Jesus is walking through a crowd on his way to heal the daughter of an important official. As he pushes through the people, he stops. “Which one of these people touched me,” he asks his disciples. “Master,” they replied, “that’s ridiculous. The crowd is all around us. How could we know which one touched you?” But Jesus is insistent. He demands that the anonymous be brought to light.

This woman, defined by her unstoppable menstrual flow, was otherwise unknown to society. She lived apart. She wasn’t invited to social gatherings. Whoever she was—whoever she had been before her illness—was lost. Her identity was sacrificed to her unspeakable disease. But she had faith, and so she touched Jesus. The physical healing was automatic. It required no response from Jesus. But Jesus was interested in more than just a physical healing. Jesus wanted to give this woman back her identity as one of God’s beloved children, so he called her out, refusing to press on to his urgent destination until she had been singled out.

There’s an old episode of King of the Hill, in which Hank, who is watching his neighbor’s daughter, is forced to go down the “feminine hygiene” aisle in the Mega Lo Mart to look for some maxi pads when Connie gets her first period. The whole episode is summed up in Hank’s aversion to “Aisle 8A,” which is cleverly the title of the episode. Seeking to console himself about this misadventure, he mumbles in discomfort, “Aisle 8A…we sure are a long way from automotive.” Later, when he explains to Peggy, his wife, that he had “to learn about megalabsorbancy,” she replies, “You went down Aisle 8A? We’ve been married for twenty years, and I can’t get you past Aisle 5.” If you haven’t seen it, it really is worth a watch.

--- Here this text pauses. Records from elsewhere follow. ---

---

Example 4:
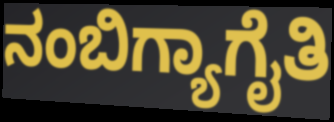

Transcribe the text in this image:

ನಂಬಿಗ್ಯಾಗೈತಿ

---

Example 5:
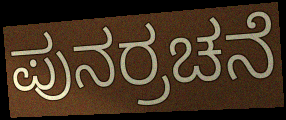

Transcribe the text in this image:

ಪುನರ್ರಚನೆ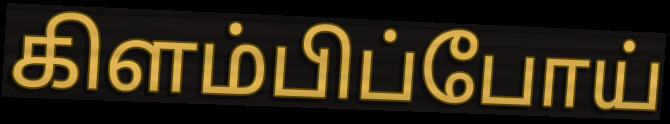
கிளம்பிப்போய்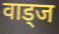
वाड्जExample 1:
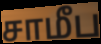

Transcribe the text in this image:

சாமீப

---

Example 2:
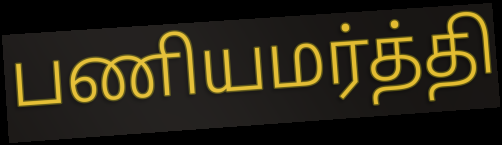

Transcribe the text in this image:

பணியமர்த்தி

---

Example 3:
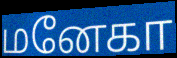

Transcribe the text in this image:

மனேகா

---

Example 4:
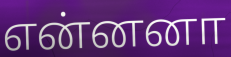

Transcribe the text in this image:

என்னனா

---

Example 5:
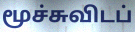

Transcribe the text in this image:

மூச்சுவிடப்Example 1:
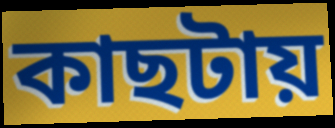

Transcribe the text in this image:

কাছটায়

Stop for a moment and consider this: if we live in a culture in which men are uncomfortable with menstruation, what was it like in Jesus’ day—in a time in which women on their periods were forced to live apart from the rest of society to avoid accidental physical contact with others? Men were so afraid of women’s periods that they labeled them (the women) “unclean.” Imagine, then, what it was like to be the woman in the gospel lesson—who had been bleeding for twelve years. Who would even listen to her? Did anyone even remember that she had a name?

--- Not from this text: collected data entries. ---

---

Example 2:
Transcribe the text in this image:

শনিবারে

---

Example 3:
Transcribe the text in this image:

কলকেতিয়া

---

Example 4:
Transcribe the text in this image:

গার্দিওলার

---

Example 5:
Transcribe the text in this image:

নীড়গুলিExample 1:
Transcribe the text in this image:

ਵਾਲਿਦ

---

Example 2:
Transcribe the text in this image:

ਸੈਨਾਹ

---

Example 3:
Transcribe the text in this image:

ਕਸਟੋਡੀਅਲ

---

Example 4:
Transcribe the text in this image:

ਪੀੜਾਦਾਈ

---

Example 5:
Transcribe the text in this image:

We have inherited a pretty silly cultural discomfort for the biological cycles of women. And we have inherited a lot of other ridiculous cultural aversions that we struggle with. Issues of gender, issues of race. Mental retardation. Physical disability. Poverty. Grief. Sexuality. There are lots of things we are uncomfortable with. I don’t think Jesus is telling us that our discomfort is wrong. But I do think he’s reminding us that just because we don’t understand something or don’t find it very pleasant doesn’t mean that it’s not completely “of God.” Without even realizing it, we marginalize those who make us squirm a little bit. And when we segregate them from the rest of society, we are saying to them, “You are defined by your difference.” And Jesus is calling them out into the middle of the crowd and saying to them, “You are defined by your identity as a beloved child of God.” Why can’t I be more like that?